== Segment start ==

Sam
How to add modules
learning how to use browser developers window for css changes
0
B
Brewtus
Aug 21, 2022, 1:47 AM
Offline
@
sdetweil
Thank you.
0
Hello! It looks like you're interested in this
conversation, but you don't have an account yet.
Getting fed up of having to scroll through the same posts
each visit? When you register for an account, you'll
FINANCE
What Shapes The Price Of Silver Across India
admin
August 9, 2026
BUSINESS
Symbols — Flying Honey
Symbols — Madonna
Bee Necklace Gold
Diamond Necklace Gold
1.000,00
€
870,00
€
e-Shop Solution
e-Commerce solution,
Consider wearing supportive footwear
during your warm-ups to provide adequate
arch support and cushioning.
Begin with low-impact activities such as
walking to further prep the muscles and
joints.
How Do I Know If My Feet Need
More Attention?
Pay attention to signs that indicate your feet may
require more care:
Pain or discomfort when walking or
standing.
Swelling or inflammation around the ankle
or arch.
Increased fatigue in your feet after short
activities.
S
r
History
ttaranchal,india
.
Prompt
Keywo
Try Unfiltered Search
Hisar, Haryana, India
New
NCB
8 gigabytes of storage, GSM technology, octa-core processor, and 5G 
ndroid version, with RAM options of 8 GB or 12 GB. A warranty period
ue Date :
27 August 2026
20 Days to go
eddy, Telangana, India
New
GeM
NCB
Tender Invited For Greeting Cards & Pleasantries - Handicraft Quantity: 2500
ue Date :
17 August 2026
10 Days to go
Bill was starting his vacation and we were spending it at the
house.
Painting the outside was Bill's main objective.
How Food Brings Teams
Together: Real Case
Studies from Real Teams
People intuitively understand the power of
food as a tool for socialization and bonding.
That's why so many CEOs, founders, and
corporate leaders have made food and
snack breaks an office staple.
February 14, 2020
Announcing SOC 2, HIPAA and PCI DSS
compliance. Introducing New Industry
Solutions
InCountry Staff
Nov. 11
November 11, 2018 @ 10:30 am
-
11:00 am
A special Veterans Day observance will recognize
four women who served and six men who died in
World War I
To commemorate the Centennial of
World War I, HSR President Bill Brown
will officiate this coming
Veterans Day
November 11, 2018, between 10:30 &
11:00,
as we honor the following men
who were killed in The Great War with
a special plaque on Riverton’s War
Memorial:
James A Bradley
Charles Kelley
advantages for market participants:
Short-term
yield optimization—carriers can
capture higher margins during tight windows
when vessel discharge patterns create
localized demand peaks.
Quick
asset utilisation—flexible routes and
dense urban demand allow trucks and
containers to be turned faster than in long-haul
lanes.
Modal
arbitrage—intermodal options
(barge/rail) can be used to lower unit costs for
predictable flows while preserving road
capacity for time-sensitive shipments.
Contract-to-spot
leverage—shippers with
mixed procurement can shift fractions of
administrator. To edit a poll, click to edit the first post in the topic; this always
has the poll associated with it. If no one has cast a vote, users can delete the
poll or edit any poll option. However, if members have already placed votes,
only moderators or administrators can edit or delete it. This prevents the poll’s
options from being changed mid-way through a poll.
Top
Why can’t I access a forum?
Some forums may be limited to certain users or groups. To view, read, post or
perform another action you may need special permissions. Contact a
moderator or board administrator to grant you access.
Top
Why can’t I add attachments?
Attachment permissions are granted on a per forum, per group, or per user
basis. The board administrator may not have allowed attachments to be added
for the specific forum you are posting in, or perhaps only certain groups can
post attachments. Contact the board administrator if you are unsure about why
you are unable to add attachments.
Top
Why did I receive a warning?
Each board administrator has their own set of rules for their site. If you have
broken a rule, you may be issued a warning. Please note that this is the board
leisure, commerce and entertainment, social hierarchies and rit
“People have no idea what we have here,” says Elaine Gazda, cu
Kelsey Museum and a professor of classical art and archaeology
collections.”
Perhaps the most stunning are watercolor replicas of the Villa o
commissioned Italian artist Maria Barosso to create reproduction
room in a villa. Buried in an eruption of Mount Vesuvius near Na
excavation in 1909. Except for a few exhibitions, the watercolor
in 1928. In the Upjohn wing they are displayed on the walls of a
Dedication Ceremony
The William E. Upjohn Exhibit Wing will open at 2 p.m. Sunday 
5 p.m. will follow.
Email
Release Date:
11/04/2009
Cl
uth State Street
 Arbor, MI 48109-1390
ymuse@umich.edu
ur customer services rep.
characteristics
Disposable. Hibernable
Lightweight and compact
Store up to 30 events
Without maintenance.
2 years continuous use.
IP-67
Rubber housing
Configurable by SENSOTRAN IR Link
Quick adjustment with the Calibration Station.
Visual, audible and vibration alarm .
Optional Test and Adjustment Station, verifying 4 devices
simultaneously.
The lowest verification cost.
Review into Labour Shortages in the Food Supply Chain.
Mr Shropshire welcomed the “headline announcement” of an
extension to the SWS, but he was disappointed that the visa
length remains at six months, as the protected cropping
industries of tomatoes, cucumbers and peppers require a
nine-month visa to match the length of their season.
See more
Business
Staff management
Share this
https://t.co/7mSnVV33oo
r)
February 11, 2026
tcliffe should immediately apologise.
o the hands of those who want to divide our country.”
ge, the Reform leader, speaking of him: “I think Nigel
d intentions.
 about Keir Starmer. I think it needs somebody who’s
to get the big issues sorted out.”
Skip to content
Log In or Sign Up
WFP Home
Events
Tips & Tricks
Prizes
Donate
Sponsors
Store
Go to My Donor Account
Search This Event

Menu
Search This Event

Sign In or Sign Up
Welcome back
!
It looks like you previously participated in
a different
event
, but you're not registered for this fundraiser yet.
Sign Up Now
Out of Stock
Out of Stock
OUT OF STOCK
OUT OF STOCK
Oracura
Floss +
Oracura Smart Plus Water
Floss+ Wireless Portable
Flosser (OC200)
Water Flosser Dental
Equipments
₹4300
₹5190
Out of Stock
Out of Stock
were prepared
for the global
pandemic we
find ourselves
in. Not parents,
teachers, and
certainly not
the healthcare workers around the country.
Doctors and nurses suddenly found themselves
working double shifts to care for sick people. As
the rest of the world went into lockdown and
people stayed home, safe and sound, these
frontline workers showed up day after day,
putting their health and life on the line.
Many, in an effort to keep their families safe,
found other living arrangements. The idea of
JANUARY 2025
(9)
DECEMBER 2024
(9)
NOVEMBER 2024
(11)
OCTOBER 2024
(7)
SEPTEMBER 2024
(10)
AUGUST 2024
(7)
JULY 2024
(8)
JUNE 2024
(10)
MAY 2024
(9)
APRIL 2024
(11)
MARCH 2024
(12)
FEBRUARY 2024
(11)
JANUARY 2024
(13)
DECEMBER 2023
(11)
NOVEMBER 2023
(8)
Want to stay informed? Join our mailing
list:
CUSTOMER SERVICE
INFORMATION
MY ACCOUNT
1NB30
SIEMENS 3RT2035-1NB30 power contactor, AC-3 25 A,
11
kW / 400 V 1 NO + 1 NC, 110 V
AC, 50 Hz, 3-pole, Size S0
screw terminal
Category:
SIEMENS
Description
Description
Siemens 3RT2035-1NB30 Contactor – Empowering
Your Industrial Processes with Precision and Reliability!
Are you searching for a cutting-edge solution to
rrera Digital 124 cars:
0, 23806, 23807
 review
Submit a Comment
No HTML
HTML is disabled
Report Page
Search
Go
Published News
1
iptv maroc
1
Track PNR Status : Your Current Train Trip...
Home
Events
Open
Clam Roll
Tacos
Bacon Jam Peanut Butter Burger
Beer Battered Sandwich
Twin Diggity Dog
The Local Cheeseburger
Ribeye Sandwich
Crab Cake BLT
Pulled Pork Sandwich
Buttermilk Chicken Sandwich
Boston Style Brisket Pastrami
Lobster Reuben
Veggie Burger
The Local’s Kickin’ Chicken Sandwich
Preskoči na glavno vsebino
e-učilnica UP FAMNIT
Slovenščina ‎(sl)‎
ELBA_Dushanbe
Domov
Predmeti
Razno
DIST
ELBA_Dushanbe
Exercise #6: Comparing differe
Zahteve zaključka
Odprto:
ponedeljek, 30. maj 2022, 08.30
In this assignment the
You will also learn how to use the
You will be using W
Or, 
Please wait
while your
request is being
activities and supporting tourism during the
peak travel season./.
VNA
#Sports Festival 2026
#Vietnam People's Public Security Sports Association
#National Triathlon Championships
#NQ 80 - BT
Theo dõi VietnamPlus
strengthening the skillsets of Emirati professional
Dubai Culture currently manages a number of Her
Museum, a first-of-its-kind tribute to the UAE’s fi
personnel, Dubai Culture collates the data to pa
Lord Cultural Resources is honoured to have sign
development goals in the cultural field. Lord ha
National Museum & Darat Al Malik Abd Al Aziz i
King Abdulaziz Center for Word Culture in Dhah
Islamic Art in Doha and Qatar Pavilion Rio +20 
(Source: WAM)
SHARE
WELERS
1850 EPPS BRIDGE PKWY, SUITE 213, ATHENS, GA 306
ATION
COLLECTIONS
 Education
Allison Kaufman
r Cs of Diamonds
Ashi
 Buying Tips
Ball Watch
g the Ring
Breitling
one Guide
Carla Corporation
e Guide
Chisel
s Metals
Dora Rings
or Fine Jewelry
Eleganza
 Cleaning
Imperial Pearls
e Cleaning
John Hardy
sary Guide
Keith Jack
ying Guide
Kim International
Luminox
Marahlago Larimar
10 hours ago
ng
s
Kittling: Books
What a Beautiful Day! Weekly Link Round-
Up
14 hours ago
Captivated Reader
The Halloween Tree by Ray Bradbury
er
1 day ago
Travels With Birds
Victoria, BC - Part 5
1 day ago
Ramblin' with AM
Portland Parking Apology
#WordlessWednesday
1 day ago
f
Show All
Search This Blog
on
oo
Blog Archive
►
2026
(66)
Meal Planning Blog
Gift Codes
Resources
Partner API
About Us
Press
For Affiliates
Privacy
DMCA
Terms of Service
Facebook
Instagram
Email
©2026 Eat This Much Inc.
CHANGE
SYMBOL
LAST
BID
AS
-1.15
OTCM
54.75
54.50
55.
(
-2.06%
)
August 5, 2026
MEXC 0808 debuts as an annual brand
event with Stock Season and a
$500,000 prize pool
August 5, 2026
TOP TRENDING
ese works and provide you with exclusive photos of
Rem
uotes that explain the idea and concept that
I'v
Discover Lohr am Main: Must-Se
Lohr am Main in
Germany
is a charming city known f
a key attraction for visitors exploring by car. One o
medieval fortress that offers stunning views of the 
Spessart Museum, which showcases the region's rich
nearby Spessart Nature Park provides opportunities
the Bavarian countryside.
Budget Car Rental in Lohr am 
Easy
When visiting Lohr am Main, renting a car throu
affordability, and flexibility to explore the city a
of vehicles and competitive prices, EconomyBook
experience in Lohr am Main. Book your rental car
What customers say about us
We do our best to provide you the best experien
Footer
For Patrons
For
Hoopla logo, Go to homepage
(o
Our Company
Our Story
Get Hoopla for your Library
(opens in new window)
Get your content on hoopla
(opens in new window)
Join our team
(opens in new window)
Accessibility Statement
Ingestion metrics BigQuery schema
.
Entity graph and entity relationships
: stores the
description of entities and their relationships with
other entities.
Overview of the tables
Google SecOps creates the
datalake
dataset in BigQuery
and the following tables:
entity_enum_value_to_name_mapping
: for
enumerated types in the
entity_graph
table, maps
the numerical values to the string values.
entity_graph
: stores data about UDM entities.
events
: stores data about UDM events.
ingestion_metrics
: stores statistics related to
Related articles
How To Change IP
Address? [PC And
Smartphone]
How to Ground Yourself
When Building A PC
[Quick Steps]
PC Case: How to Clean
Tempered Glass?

== Segment end ==

** YOUR INSTRUCTIONS **
Reproduce the entries verbatim, starting at the first line of the entries and ending with the line containing "arch support and cushioning.", including that line.

** TASK RESULT **
Sam
How to add modules
learning how to use browser developers window for css changes
0
B
Brewtus
Aug 21, 2022, 1:47 AM
Offline
@
sdetweil
Thank you.
0
Hello! It looks like you're interested in this
conversation, but you don't have an account yet.
Getting fed up of having to scroll through the same posts
each visit? When you register for an account, you'll
FINANCE
What Shapes The Price Of Silver Across India
admin
August 9, 2026
BUSINESS
Symbols — Flying Honey
Symbols — Madonna
Bee Necklace Gold
Diamond Necklace Gold
1.000,00
€
870,00
€
e-Shop Solution
e-Commerce solution,
Consider wearing supportive footwear
during your warm-ups to provide adequate
arch support and cushioning.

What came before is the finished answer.